Work order. Reproduce every row below verbatim, without changing anything.

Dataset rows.
• • • • • • •

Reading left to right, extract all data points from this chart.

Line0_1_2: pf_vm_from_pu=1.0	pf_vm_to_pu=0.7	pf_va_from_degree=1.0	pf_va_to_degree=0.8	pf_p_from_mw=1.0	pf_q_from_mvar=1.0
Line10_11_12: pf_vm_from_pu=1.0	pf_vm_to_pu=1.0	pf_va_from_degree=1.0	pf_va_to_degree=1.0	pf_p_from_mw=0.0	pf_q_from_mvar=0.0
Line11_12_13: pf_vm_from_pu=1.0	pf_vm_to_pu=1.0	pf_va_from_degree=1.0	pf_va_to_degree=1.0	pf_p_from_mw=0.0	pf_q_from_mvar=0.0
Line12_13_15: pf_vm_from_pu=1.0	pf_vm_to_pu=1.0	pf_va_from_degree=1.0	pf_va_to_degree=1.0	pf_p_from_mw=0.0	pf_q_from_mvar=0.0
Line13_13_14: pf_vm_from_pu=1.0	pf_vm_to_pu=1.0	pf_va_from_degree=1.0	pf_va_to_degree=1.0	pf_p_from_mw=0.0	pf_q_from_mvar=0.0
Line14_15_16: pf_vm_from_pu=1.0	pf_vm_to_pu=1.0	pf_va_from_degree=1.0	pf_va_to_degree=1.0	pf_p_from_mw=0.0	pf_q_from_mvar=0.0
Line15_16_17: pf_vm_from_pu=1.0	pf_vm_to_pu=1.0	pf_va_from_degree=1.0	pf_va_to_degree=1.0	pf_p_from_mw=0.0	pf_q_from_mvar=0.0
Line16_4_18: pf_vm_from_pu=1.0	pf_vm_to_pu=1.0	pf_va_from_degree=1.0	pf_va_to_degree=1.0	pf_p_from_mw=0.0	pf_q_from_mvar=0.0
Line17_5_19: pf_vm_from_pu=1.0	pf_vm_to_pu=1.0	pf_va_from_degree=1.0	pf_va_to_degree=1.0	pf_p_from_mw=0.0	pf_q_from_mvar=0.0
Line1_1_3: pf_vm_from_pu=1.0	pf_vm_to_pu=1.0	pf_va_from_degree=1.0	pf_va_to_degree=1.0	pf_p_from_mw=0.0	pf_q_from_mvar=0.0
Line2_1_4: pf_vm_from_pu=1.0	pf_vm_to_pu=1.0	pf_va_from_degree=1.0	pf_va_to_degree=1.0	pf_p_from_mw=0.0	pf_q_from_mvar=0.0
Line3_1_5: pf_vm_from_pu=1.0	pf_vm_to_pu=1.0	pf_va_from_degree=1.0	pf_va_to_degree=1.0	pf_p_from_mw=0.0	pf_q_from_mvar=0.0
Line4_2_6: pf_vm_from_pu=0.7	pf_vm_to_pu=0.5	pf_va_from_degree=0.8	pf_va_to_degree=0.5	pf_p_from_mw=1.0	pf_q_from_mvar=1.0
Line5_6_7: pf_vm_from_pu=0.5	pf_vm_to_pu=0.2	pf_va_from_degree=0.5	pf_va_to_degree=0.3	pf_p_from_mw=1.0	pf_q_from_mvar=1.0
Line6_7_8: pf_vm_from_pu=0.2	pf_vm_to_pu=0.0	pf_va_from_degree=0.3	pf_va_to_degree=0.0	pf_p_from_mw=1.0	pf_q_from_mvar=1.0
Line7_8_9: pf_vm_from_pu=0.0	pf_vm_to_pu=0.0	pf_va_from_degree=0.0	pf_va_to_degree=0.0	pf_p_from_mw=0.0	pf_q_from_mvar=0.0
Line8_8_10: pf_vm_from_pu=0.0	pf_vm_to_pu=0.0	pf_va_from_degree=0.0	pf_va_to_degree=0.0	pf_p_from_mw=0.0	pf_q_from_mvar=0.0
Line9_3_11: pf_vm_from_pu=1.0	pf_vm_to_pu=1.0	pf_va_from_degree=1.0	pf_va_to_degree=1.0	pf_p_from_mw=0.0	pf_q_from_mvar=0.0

• • • • • • •

Output below.
Reading left to right, extract all data points from this chart.

Line0_1_2: pf_vm_from_pu=1.0	pf_vm_to_pu=0.7	pf_va_from_degree=1.0	pf_va_to_degree=0.8	pf_p_from_mw=1.0	pf_q_from_mvar=1.0
Line10_11_12: pf_vm_from_pu=1.0	pf_vm_to_pu=1.0	pf_va_from_degree=1.0	pf_va_to_degree=1.0	pf_p_from_mw=0.0	pf_q_from_mvar=0.0
Line11_12_13: pf_vm_from_pu=1.0	pf_vm_to_pu=1.0	pf_va_from_degree=1.0	pf_va_to_degree=1.0	pf_p_from_mw=0.0	pf_q_from_mvar=0.0
Line12_13_15: pf_vm_from_pu=1.0	pf_vm_to_pu=1.0	pf_va_from_degree=1.0	pf_va_to_degree=1.0	pf_p_from_mw=0.0	pf_q_from_mvar=0.0
Line13_13_14: pf_vm_from_pu=1.0	pf_vm_to_pu=1.0	pf_va_from_degree=1.0	pf_va_to_degree=1.0	pf_p_from_mw=0.0	pf_q_from_mvar=0.0
Line14_15_16: pf_vm_from_pu=1.0	pf_vm_to_pu=1.0	pf_va_from_degree=1.0	pf_va_to_degree=1.0	pf_p_from_mw=0.0	pf_q_from_mvar=0.0
Line15_16_17: pf_vm_from_pu=1.0	pf_vm_to_pu=1.0	pf_va_from_degree=1.0	pf_va_to_degree=1.0	pf_p_from_mw=0.0	pf_q_from_mvar=0.0
Line16_4_18: pf_vm_from_pu=1.0	pf_vm_to_pu=1.0	pf_va_from_degree=1.0	pf_va_to_degree=1.0	pf_p_from_mw=0.0	pf_q_from_mvar=0.0
Line17_5_19: pf_vm_from_pu=1.0	pf_vm_to_pu=1.0	pf_va_from_degree=1.0	pf_va_to_degree=1.0	pf_p_from_mw=0.0	pf_q_from_mvar=0.0
Line1_1_3: pf_vm_from_pu=1.0	pf_vm_to_pu=1.0	pf_va_from_degree=1.0	pf_va_to_degree=1.0	pf_p_from_mw=0.0	pf_q_from_mvar=0.0
Line2_1_4: pf_vm_from_pu=1.0	pf_vm_to_pu=1.0	pf_va_from_degree=1.0	pf_va_to_degree=1.0	pf_p_from_mw=0.0	pf_q_from_mvar=0.0
Line3_1_5: pf_vm_from_pu=1.0	pf_vm_to_pu=1.0	pf_va_from_degree=1.0	pf_va_to_degree=1.0	pf_p_from_mw=0.0	pf_q_from_mvar=0.0
Line4_2_6: pf_vm_from_pu=0.7	pf_vm_to_pu=0.5	pf_va_from_degree=0.8	pf_va_to_degree=0.5	pf_p_from_mw=1.0	pf_q_from_mvar=1.0
Line5_6_7: pf_vm_from_pu=0.5	pf_vm_to_pu=0.2	pf_va_from_degree=0.5	pf_va_to_degree=0.3	pf_p_from_mw=1.0	pf_q_from_mvar=1.0
Line6_7_8: pf_vm_from_pu=0.2	pf_vm_to_pu=0.0	pf_va_from_degree=0.3	pf_va_to_degree=0.0	pf_p_from_mw=1.0	pf_q_from_mvar=1.0
Line7_8_9: pf_vm_from_pu=0.0	pf_vm_to_pu=0.0	pf_va_from_degree=0.0	pf_va_to_degree=0.0	pf_p_from_mw=0.0	pf_q_from_mvar=0.0
Line8_8_10: pf_vm_from_pu=0.0	pf_vm_to_pu=0.0	pf_va_from_degree=0.0	pf_va_to_degree=0.0	pf_p_from_mw=0.0	pf_q_from_mvar=0.0
Line9_3_11: pf_vm_from_pu=1.0	pf_vm_to_pu=1.0	pf_va_from_degree=1.0	pf_va_to_degree=1.0	pf_p_from_mw=0.0	pf_q_from_mvar=0.0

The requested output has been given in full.